Homem Nu - Fernando Sabino



Ao acordar, disse para a mulher:


— Escuta, minha filha: hoje é dia de pagar a prestação da televisão, vem aí o sujeito com a conta, na certa. Mas acontece que ontem eu não trouxe dinheiro da cidade, estou a nenhum.

— Explique isso ao homem — ponderou a mulher.

— Não gosto dessas coisas. Dá um ar de vigarice, gosto de cumprir rigorosamente as minhas obrigações. Escuta: quando ele vier a gente fica quieto aqui dentro, não faz barulho, para ele pensar que não tem ninguém. Deixa ele bater até cansar — amanhã eu pago.



Pouco depois, tendo despido o pijama, dirigiu-se ao banheiro para tomar um banho, mas a mulher já se trancara lá dentro. Enquanto esperava, resolveu fazer um café. Pôs a água a ferver e abriu a porta de serviço para apanhar o pão. Como estivesse completamente nu, olhou com cautela para um lado e para outro antes de arriscar-se a dar dois passos até o embrulhinho deixado pelo padeiro sobre o mármore do parapeito. Ainda era muito cedo, não poderia aparecer ninguém. Mal seus dedos, porém, tocavam o pão, a porta atrás de si fechou-se com estrondo, impulsionada pelo vento.

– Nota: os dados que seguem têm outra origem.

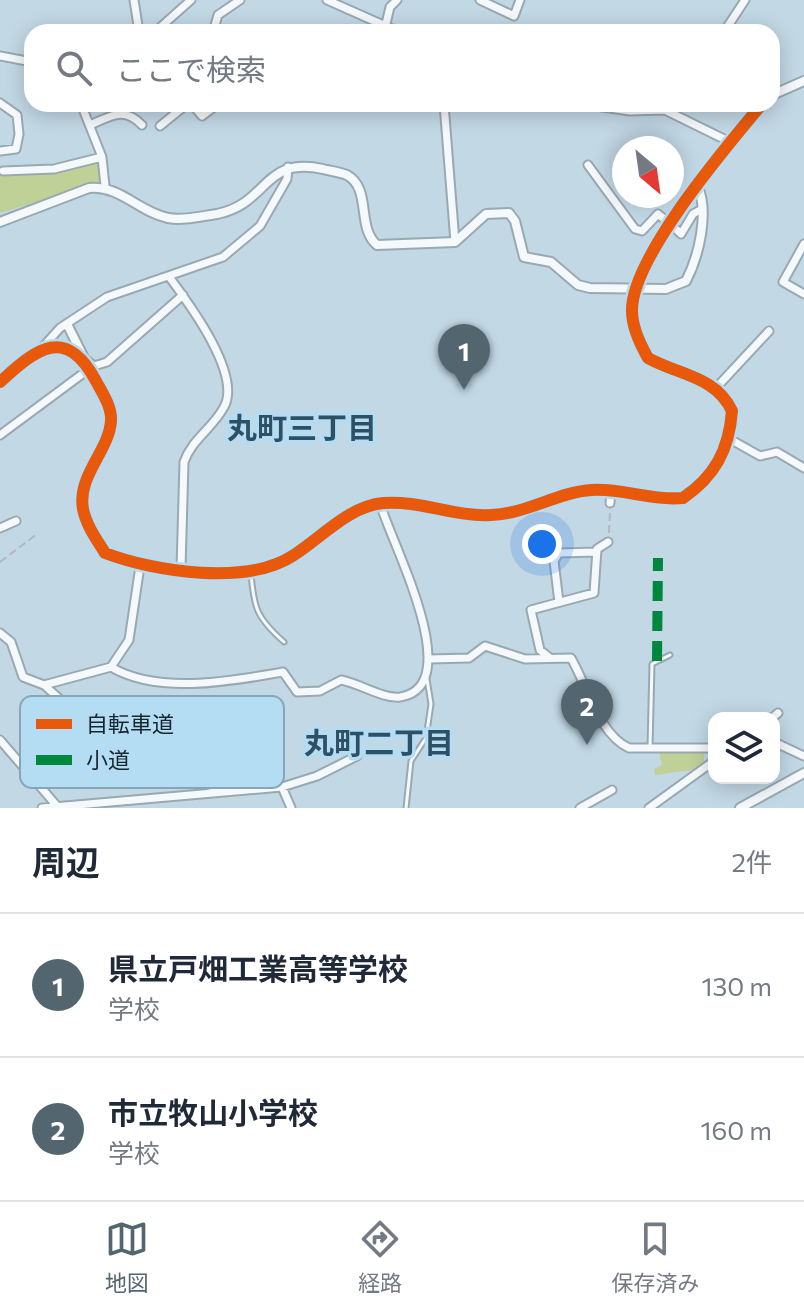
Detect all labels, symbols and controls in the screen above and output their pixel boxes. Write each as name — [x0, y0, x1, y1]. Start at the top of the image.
search box — [24, 24, 780, 112]
icon: search — [52, 46, 96, 90]
text: ここで検索 — [116, 50, 266, 87]
north arrow — [612, 136, 684, 208]
pin: 1 — [438, 324, 490, 390]
district label: 丸町三丁目 — [227, 408, 377, 445]
your location — [522, 524, 562, 564]
pin: 2 — [561, 679, 613, 745]
legend — [20, 696, 284, 788]
text: 自転車道 — [86, 710, 174, 737]
map controls — [708, 712, 780, 784]
button: layers — [708, 712, 780, 784]
district label: 丸町二丁目 — [304, 723, 454, 760]
text: 小道 — [86, 746, 130, 773]
text: 周辺 — [32, 840, 100, 882]
text: 2件 — [732, 846, 772, 877]
text: 県立戸畑工業高等学校 — [108, 949, 408, 986]
text: 1 — [52, 970, 64, 1001]
text: 130 m — [701, 970, 772, 1001]
text: 学校 — [108, 993, 160, 1024]
text: 市立牧山小学校 — [108, 1093, 318, 1130]
text: 2 — [51, 1114, 65, 1145]
text: 160 m — [700, 1114, 772, 1145]
text: 学校 — [108, 1137, 160, 1168]
tab: 地図 — [105, 1217, 149, 1297]
tab: 経路 — [358, 1217, 402, 1297]
tab: 保存済み — [611, 1217, 699, 1297]

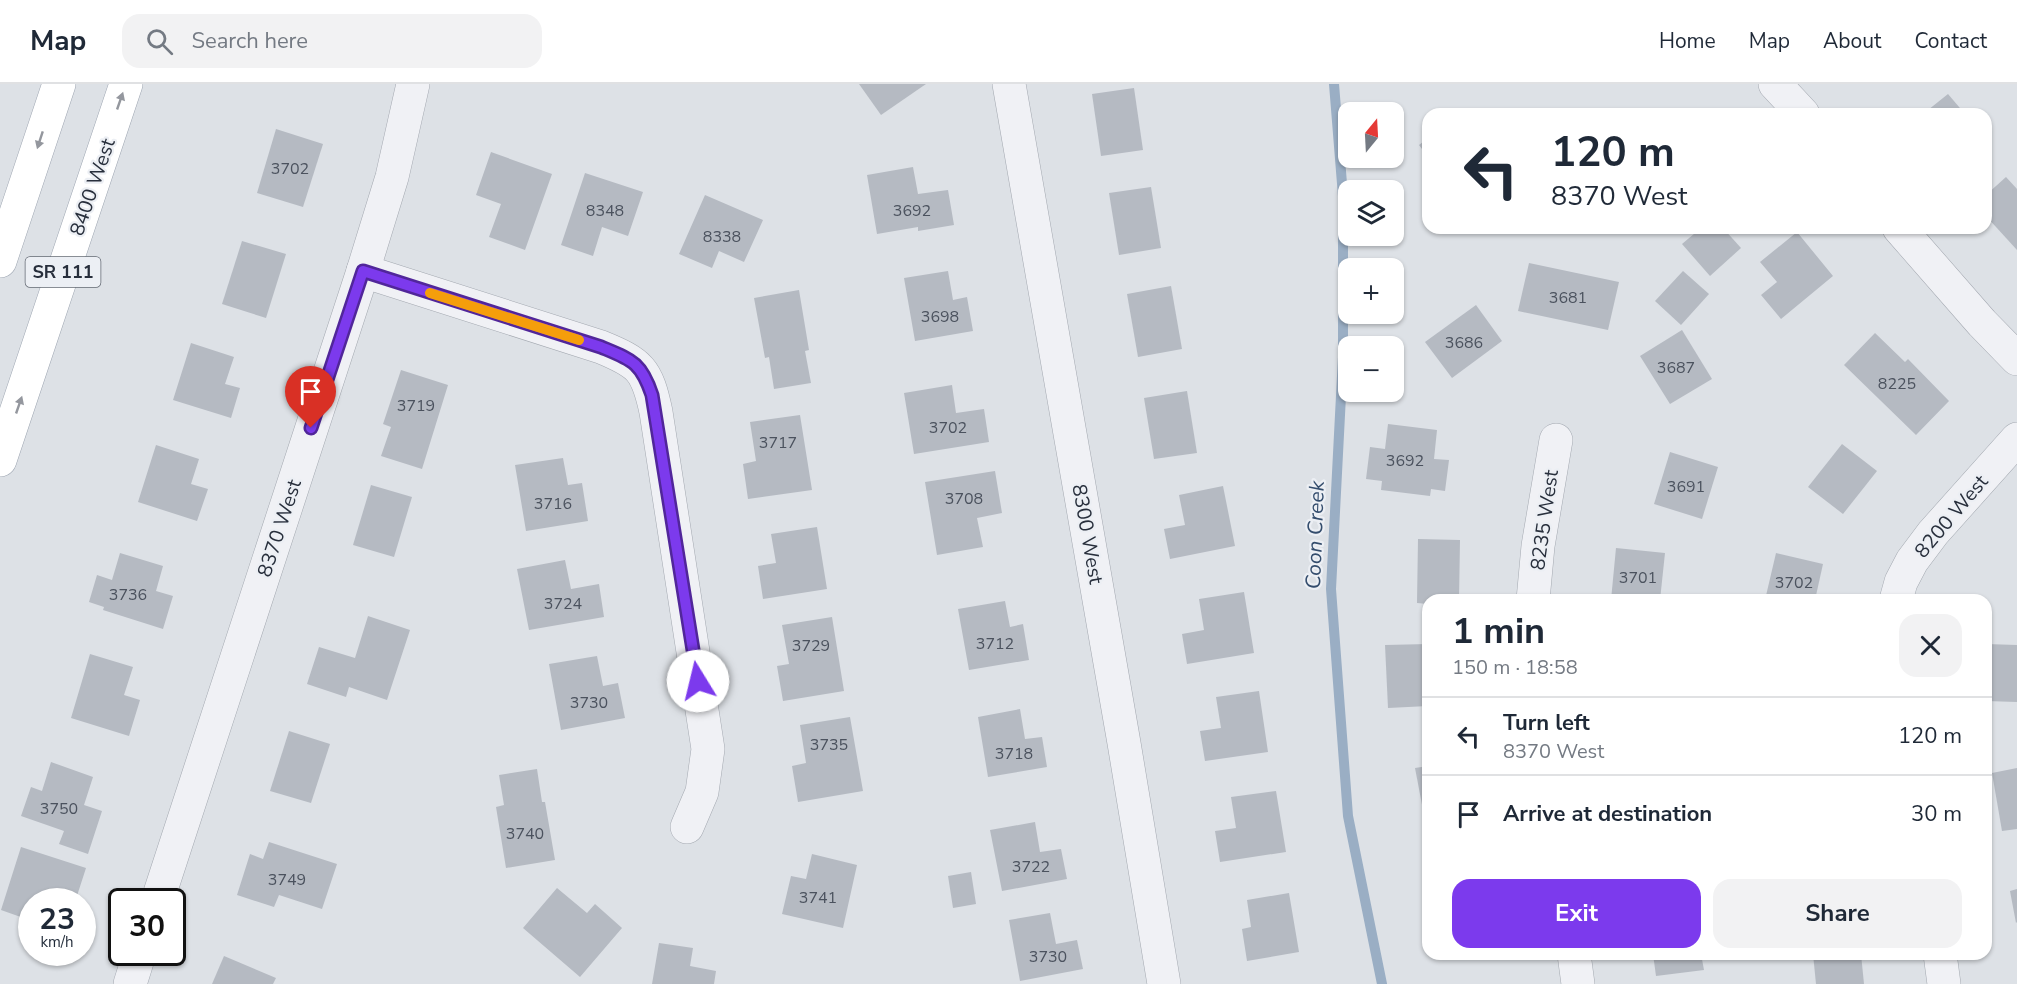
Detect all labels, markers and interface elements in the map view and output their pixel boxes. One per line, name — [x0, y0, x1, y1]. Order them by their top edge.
search box — [122, 14, 542, 68]
text: Map — [30, 22, 86, 60]
icon: search — [143, 25, 176, 58]
text: Search here — [191, 26, 308, 56]
text: Home — [1659, 27, 1716, 55]
text: Map — [1749, 27, 1790, 55]
text: About — [1823, 27, 1881, 55]
text: Contact — [1914, 27, 1987, 55]
one-way arrow — [116, 91, 126, 109]
north arrow — [1338, 102, 1404, 168]
map controls — [1338, 102, 1404, 402]
text: 120 m — [1551, 124, 1675, 181]
one-way arrow — [35, 131, 45, 149]
icon: left — [1452, 132, 1530, 210]
street label: 8400 West — [63, 134, 122, 239]
house number: 3702 — [271, 158, 309, 180]
text: 8370 West — [1551, 178, 1688, 215]
button: layers — [1338, 180, 1404, 246]
house number: 8348 — [586, 200, 624, 222]
house number: 3692 — [893, 200, 931, 222]
house number: 8338 — [703, 226, 741, 248]
road number: SR 111 — [26, 257, 100, 287]
button: + — [1338, 258, 1404, 324]
house number: 3681 — [1549, 287, 1587, 309]
house number: 3698 — [921, 306, 959, 328]
house number: 3686 — [1445, 332, 1483, 354]
button: − — [1338, 336, 1404, 402]
house number: 3687 — [1657, 357, 1695, 379]
pin — [285, 366, 336, 428]
house number: 8225 — [1878, 373, 1916, 395]
icon: arrive — [294, 375, 327, 408]
house number: 3719 — [397, 395, 435, 417]
one-way arrow — [14, 396, 24, 414]
house number: 3702 — [929, 417, 967, 439]
house number: 3717 — [759, 432, 797, 454]
house number: 3692 — [1386, 450, 1424, 472]
street label: 8235 West — [1524, 467, 1565, 572]
street label: 8200 West — [1909, 468, 1995, 564]
street label: 8370 West — [251, 475, 308, 580]
house number: 3691 — [1667, 476, 1705, 498]
water label: Coon Creek — [1299, 480, 1331, 590]
street label: 8300 West — [1065, 482, 1110, 587]
house number: 3708 — [945, 488, 983, 510]
house number: 3716 — [534, 493, 572, 515]
house number: 3701 — [1619, 567, 1657, 589]
house number: 3702 — [1775, 572, 1813, 594]
house number: 3736 — [109, 584, 147, 606]
house number: 3724 — [544, 593, 583, 615]
text: 1 min — [1452, 607, 1545, 656]
button: close — [1899, 614, 1962, 677]
house number: 3712 — [976, 633, 1014, 655]
house number: 3729 — [792, 635, 830, 657]
position arrow — [666, 649, 730, 713]
text: 150 m · 18:58 — [1452, 654, 1578, 681]
house number: 3730 — [570, 692, 608, 714]
text: Turn left — [1503, 708, 1590, 738]
icon: left — [1452, 720, 1485, 753]
text: 120 m — [1898, 721, 1962, 751]
house number: 3735 — [810, 734, 848, 756]
text: 8370 West — [1503, 738, 1604, 765]
house number: 3718 — [995, 743, 1033, 765]
house number: 3750 — [40, 798, 78, 820]
icon: arrive — [1452, 798, 1485, 831]
text: Arrive at destination — [1503, 799, 1712, 829]
text: 30 m — [1911, 799, 1962, 829]
house number: 3740 — [506, 823, 544, 845]
house number: 3722 — [1012, 856, 1050, 878]
house number: 3749 — [268, 869, 306, 891]
button: Exit — [1452, 879, 1701, 948]
button: Share — [1713, 879, 1962, 948]
house number: 3741 — [799, 887, 837, 909]
speed limit sign: 30 — [108, 888, 186, 966]
text: 23 — [39, 899, 75, 940]
text: km/h — [40, 932, 74, 952]
house number: 3730 — [1029, 946, 1067, 968]

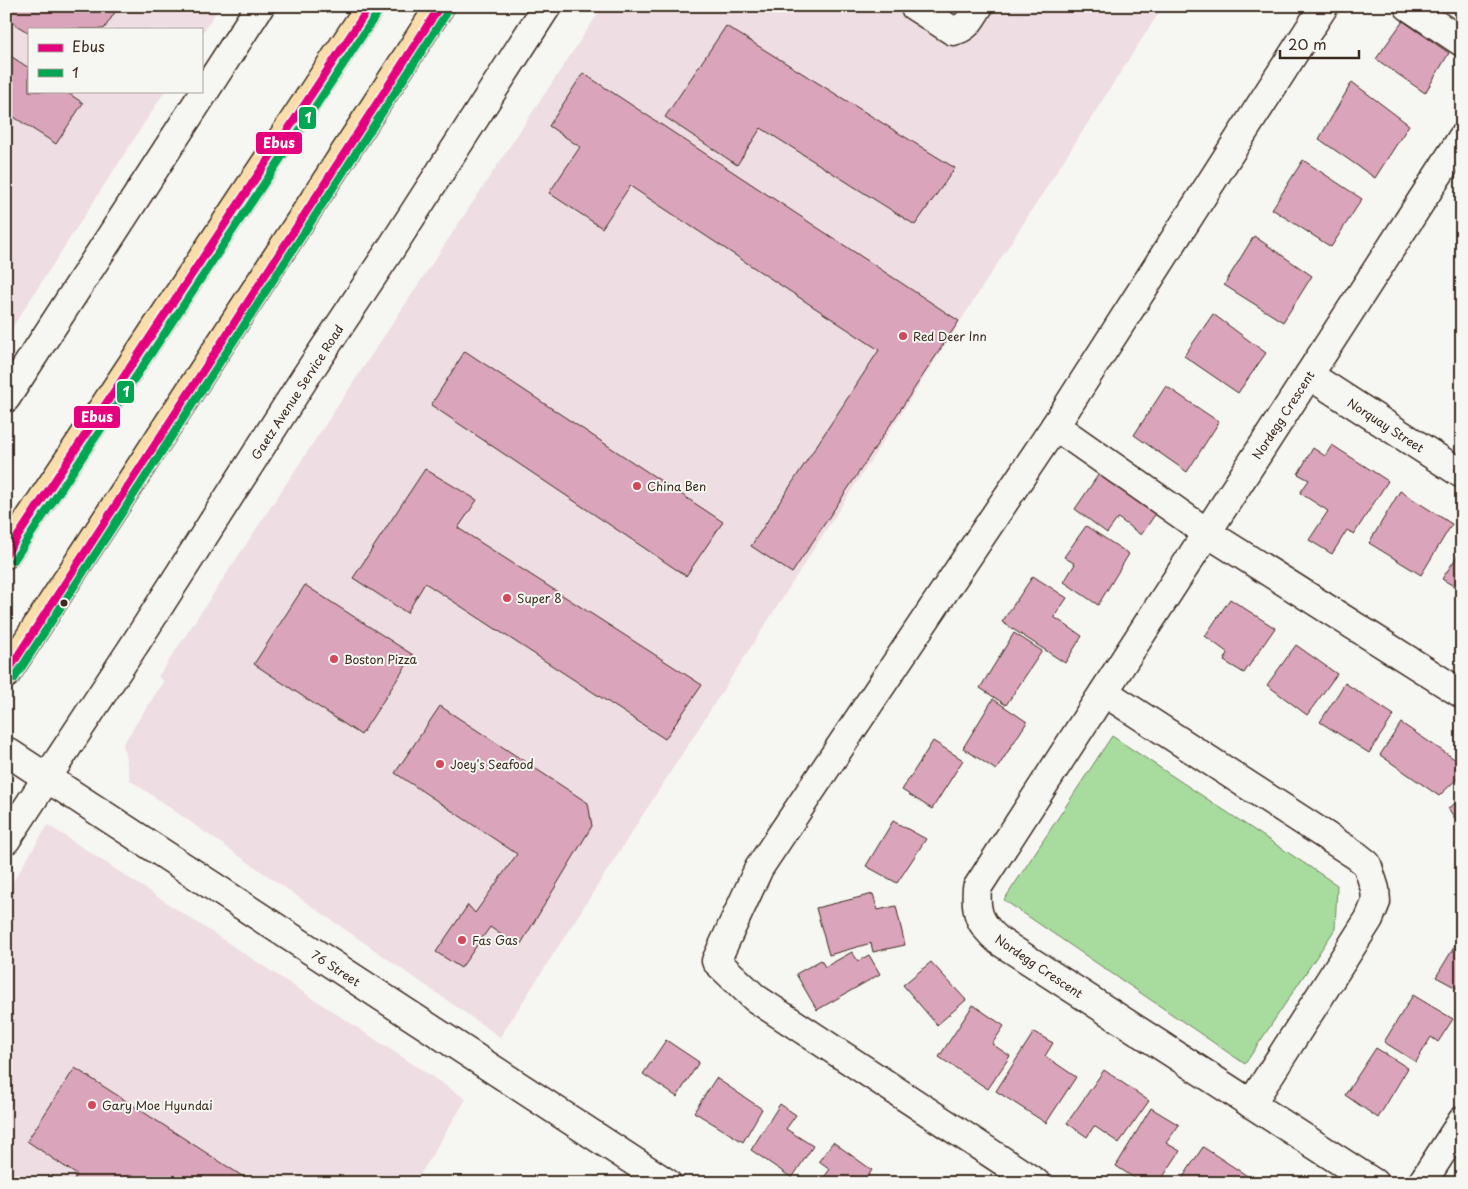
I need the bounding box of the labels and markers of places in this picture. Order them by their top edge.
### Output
place label: Red Deer Inn [913,327,987,345]
marker: Red Deer Inn [897,330,909,342]
place label: China Ben [647,477,706,495]
marker: China Ben [631,480,643,492]
place label: Super 8 [517,589,562,607]
marker: Super 8 [501,592,513,604]
unlabelled marker [59,598,69,608]
place label: Boston Pizza [344,650,418,668]
marker: Boston Pizza [328,653,340,665]
place label: Joey's Seafood [450,755,534,773]
marker: Joey's Seafood [434,758,446,770]
place label: Fas Gas [472,931,518,949]
marker: Fas Gas [456,934,468,946]
place label: Gary Moe Hyundai [102,1096,213,1114]
marker: Gary Moe Hyundai [86,1099,98,1111]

Aterrorizado, precipitou-se até a campainha e, depois de tocá-la, ficou à espera, olhando ansiosamente ao redor. Ouviu lá dentro o ruído da água do chuveiro interromper-se de súbito, mas ninguém veio abrir. Na certa a mulher pensava que já era o sujeito da televisão. Bateu com o nó dos dedos:

— Maria! Abre aí, Maria. Sou eu — chamou, em voz baixa.

Quanto mais batia, mais silêncio fazia lá dentro.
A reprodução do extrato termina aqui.